The synergistic manipulation of autophagy blocking with tumor targeting and penetration effects to enhance cancer cell killing during photothermal therapy (PTT) remains a substantial challenge. Herein, we fabricated a biomimetic nanoplatform by precisely coating homologous prostate cancer cell membranes (CMs) onto the surface of mesoporous polydopamine nanoparticles (mPDA NPs) encapsulating the autophagy inhibitor chloroquine (CQ) for synergistically manipulating PTT and autophagy for anticancer treatment. The resulting biomimetic mPDA@CMs NPs-CQ system could escape macrophage phagocytosis, overcome the vascular barrier, and home in the homologous prostate tumor xenograft with high tumor targeting and penetrating efficiency. The mPDA NPs core endowed the mPDA@CMs NPs-CQ with good photothermal capability to mediate PTT killing of prostate cancer cells, while NIR-triggered CQ release from the nanosystem further arrested PTT-induced protective autophagy of cancer cells, thus weakening the resistance of prostate cancer cells to PTT. This combined PTT killing and autophagy blocking anticancer strategy could induce significant autophagosome accumulation, ROS generation, mitochondrial damage, endoplasmic reticulum stress, and apoptotic signal transduction, which finally results in synergistic prostate tumor ablation in vivo. This prostate cancer biomimetic nanosystem with synergistically enhanced anticancer efficiency achieved by manipulating PTT killing and autophagy blocking is expected to serve as a more effective anticancer strategy against prostate cancer.

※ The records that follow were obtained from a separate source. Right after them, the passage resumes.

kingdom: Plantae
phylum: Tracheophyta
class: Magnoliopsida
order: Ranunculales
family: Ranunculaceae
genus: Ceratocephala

STATEMENT OF SIGNIFICANCE: Autophagy is considered as one of the most efficient rescuer and reinforcement mechanisms of cancer cells against photothermal therapy (PTT)-induced cancer cell eradication. How to synergistically manipulate autophagy blocking with significant tumor targeting and penetration to enhance PTT-mediated cancer cell killing remains a substantial challenge. Herein, we fabricated a biomimetic nanoplatform by precisely coating homologous cancer cell membranes onto the surface of mesoporous polydopamine nanoparticles with encapsulation of the autophagy inhibitor chloroquine for synergistic antitumor treatment with high tumor targeting and penetrating efficiency both in vitro and in vivo. This biomimetic nanosystem with synergistically enhanced anticancer efficiency by manipulating PTT killing and autophagy blocking is expected to serve as a more effective anticancer strategy.